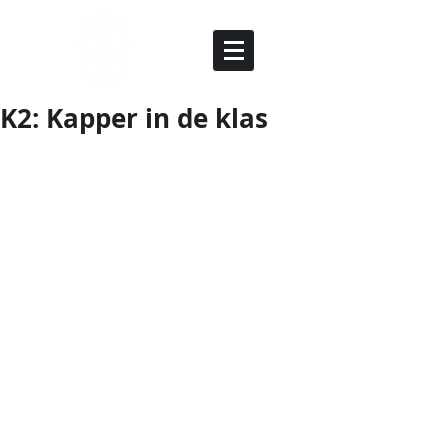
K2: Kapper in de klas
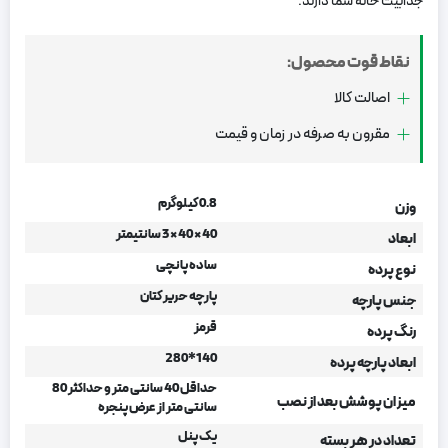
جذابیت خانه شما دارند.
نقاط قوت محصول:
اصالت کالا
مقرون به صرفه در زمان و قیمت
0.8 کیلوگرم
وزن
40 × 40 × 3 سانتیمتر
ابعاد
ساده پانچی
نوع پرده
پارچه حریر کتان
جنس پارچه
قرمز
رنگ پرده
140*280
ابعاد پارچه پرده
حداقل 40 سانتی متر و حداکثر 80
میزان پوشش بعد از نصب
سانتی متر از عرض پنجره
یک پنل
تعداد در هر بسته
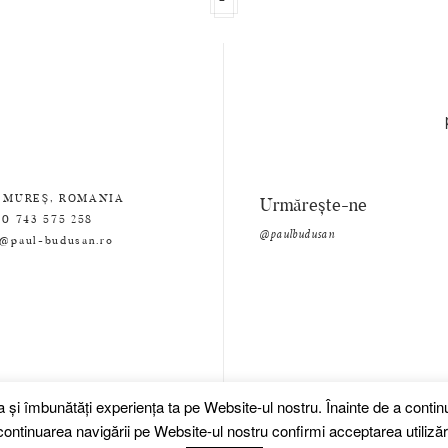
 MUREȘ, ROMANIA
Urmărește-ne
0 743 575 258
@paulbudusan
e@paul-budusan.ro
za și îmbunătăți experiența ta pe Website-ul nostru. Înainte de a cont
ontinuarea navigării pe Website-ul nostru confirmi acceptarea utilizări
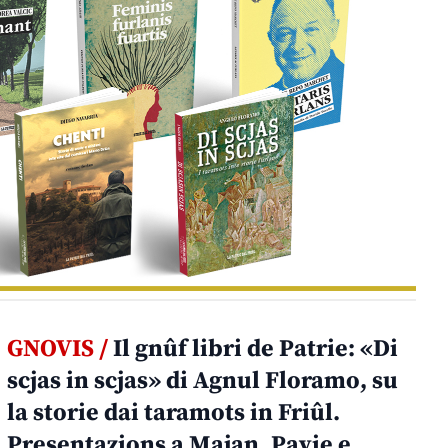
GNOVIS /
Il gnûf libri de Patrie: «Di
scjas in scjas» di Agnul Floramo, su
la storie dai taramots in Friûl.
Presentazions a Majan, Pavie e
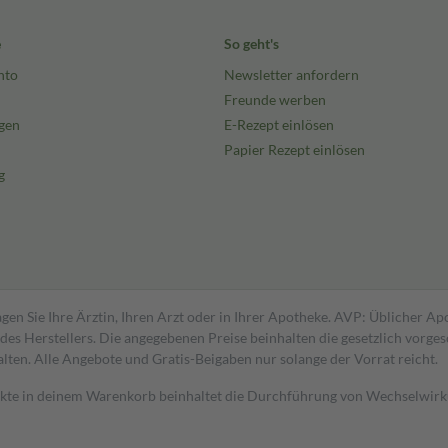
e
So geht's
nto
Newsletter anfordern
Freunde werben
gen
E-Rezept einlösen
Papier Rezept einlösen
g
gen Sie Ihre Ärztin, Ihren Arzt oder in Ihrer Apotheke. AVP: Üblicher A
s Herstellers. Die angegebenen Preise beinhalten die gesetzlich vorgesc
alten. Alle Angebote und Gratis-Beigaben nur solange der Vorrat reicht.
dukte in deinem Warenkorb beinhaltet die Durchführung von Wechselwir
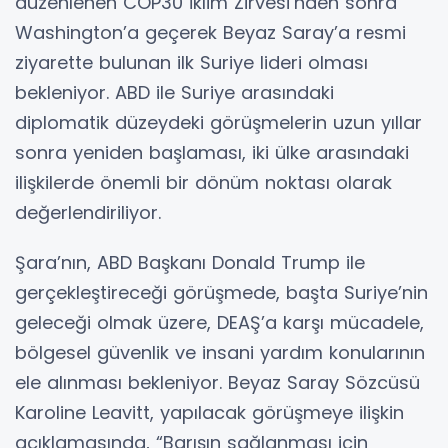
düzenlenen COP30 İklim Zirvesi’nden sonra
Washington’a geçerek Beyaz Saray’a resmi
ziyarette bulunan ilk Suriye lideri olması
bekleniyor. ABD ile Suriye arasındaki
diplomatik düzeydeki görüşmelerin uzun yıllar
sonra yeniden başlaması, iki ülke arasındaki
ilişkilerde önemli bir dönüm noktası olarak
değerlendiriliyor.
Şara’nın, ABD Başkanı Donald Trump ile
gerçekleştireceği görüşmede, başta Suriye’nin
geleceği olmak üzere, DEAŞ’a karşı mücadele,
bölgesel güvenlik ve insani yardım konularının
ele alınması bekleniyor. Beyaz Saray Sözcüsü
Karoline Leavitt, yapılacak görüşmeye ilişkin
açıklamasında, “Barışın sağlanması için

• • • • • • •

> ACTIVITY
With the pictures set aside, copy each line above as written.

> SOLUTION
K2: Kapper in de klas
جذابیت خانه شما دارند.
نقاط قوت محصول:
اصالت کالا
مقرون به صرفه در زمان و قیمت
0.8 کیلوگرم
وزن
40 × 40 × 3 سانتیمتر
ابعاد
ساده پانچی
نوع پرده
پارچه حریر کتان
جنس پارچه
قرمز
رنگ پرده
140*280
ابعاد پارچه پرده
حداقل 40 سانتی متر و حداکثر 80
میزان پوشش بعد از نصب
سانتی متر از عرض پنجره
یک پنل
تعداد در هر بسته
 MUREȘ, ROMANIA
Urmărește-ne
0 743 575 258
@paulbudusan
e@paul-budusan.ro
za și îmbunătăți experiența ta pe Website-ul nostru. Înainte de a cont
ontinuarea navigării pe Website-ul nostru confirmi acceptarea utilizări
GNOVIS /
Il gnûf libri de Patrie: «Di
scjas in scjas» di Agnul Floramo, su
la storie dai taramots in Friûl.
Presentazions a Majan, Pavie e
e
So geht's
nto
Newsletter anfordern
Freunde werben
gen
E-Rezept einlösen
Papier Rezept einlösen
g
gen Sie Ihre Ärztin, Ihren Arzt oder in Ihrer Apotheke. AVP: Üblicher A
s Herstellers. Die angegebenen Preise beinhalten die gesetzlich vorgesc
alten. Alle Angebote und Gratis-Beigaben nur solange der Vorrat reicht.
dukte in deinem Warenkorb beinhaltet die Durchführung von Wechselwir
düzenlenen COP30 İklim Zirvesi’nden sonra
Washington’a geçerek Beyaz Saray’a resmi
ziyarette bulunan ilk Suriye lideri olması
bekleniyor. ABD ile Suriye arasındaki
diplomatik düzeydeki görüşmelerin uzun yıllar
sonra yeniden başlaması, iki ülke arasındaki
ilişkilerde önemli bir dönüm noktası olarak
değerlendiriliyor.
Şara’nın, ABD Başkanı Donald Trump ile
gerçekleştireceği görüşmede, başta Suriye’nin
geleceği olmak üzere, DEAŞ’a karşı mücadele,
bölgesel güvenlik ve insani yardım konularının
ele alınması bekleniyor. Beyaz Saray Sözcüsü
Karoline Leavitt, yapılacak görüşmeye ilişkin
açıklamasında, “Barışın sağlanması için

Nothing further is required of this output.